In order to manage excess capacity and increase the ROI of the capital intensive semiconductor manufacturing process, IDMs started offering smaller firms design, manufacturing, and packaging services. This was the start of the outsourcing revolution that we now call the Fabless Semiconductor Industry.
Dr. Morris Chang worked for one of the aforementioned IDMs (Texas Instruments) and went on to found Taiwan Semiconductor Manufacturing Corporation (TSMC). At TI, Morris Chang worked on a four transistor project where manufacturing was done by IBM. This was one of the early foundry relationships. At the same time Morris pioneered the then controversial idea of pricing semiconductors ahead on the cost curve, sacrificing early profits to gain market share to achieve manufacturing yields that would result in greater long-term profits.

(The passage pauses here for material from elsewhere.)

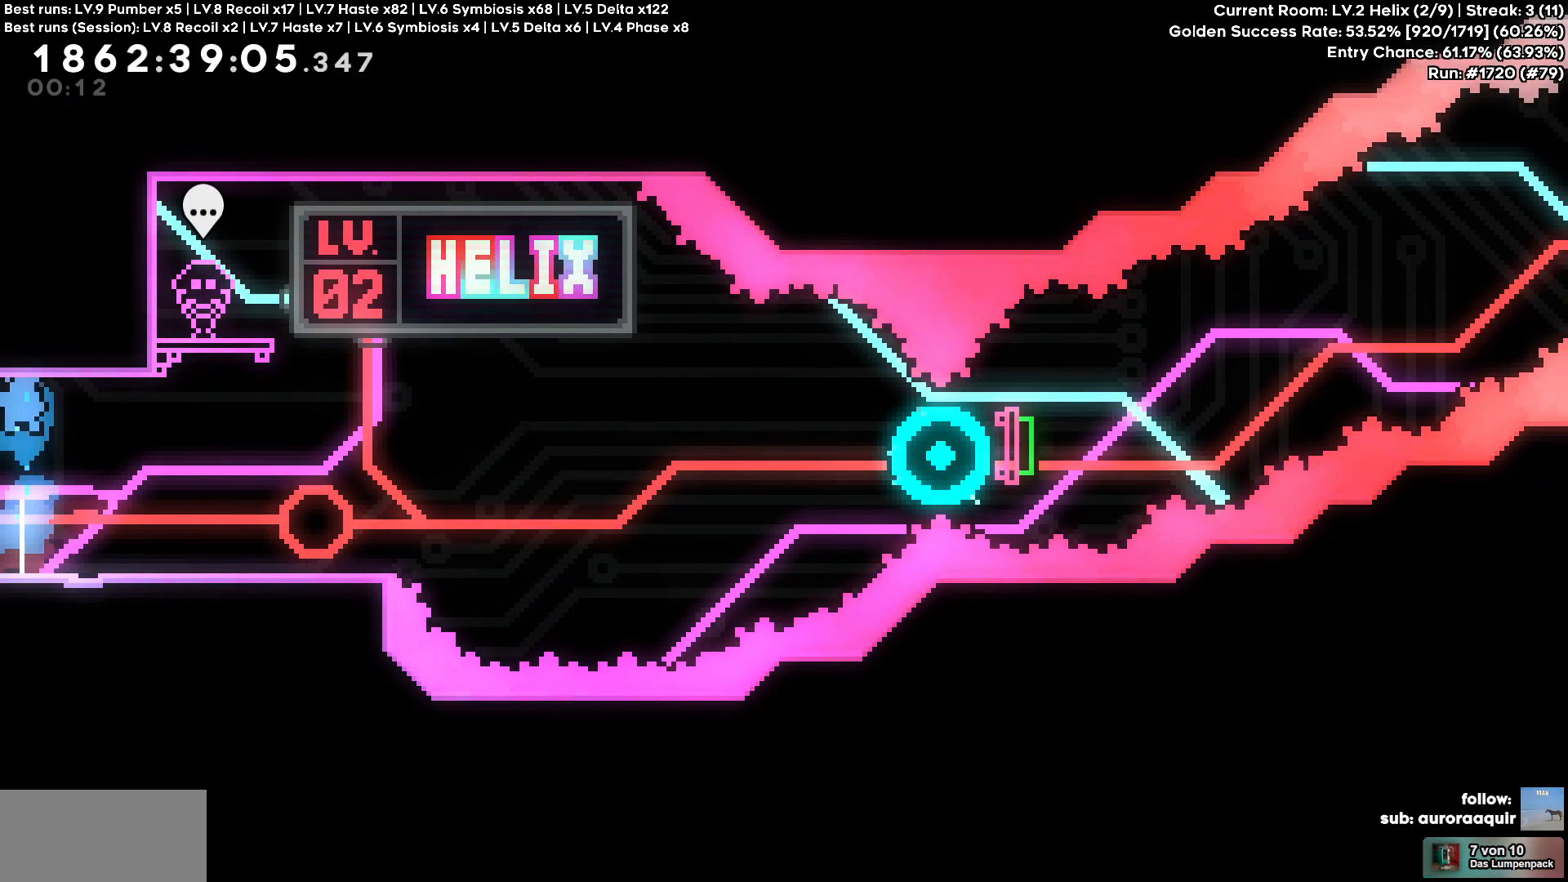
{"keys": ["w"], "events": []}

Morris also noticed in the early 80’s at TI that top engineers were leaving and forming their own semiconductor companies. Unfortunately the heavy capital requirement of semiconductor manufacturing was a gating factor. The cost back then was $5-10M to start a semiconductor company without manufacturing and $50-100M to start a semiconductor company with manufacturing. Some of these engineers went to the IDMs to get wafers from excess capacity but this was not a customer friendly process and sometimes they were getting wafers from a competitor.
In 1987 TSMC started the foundry business 2 process nodes behind current semiconductor manufacturers (IDMs). 4-5 years later TSMC was only behind 1 node and the orders started pouring in. In 10 years TSMC caught up with IDMs and the fabless semiconductor industry blossomed enabling a whole new era of semiconductor design and manufacturing. In the last 25 years and still today the remaining IDMs are being forced to go fabless or fab-lite at 28nm and below due to cost and daunting technical challenges.
If you look at the most recent ranking from iSuppli it is interesting to see that IDMs Renases, AMD, Infineon, Sony, Freescale, NXP, and Fujitsu are going or already have gone fabless. Also, Fabless companies Qualcomm, Broadcom, NVIDIA, Marvell, and MediaTek are climbing the charts. In ten years how many of these companies (other than the memory companies) will still have fabs?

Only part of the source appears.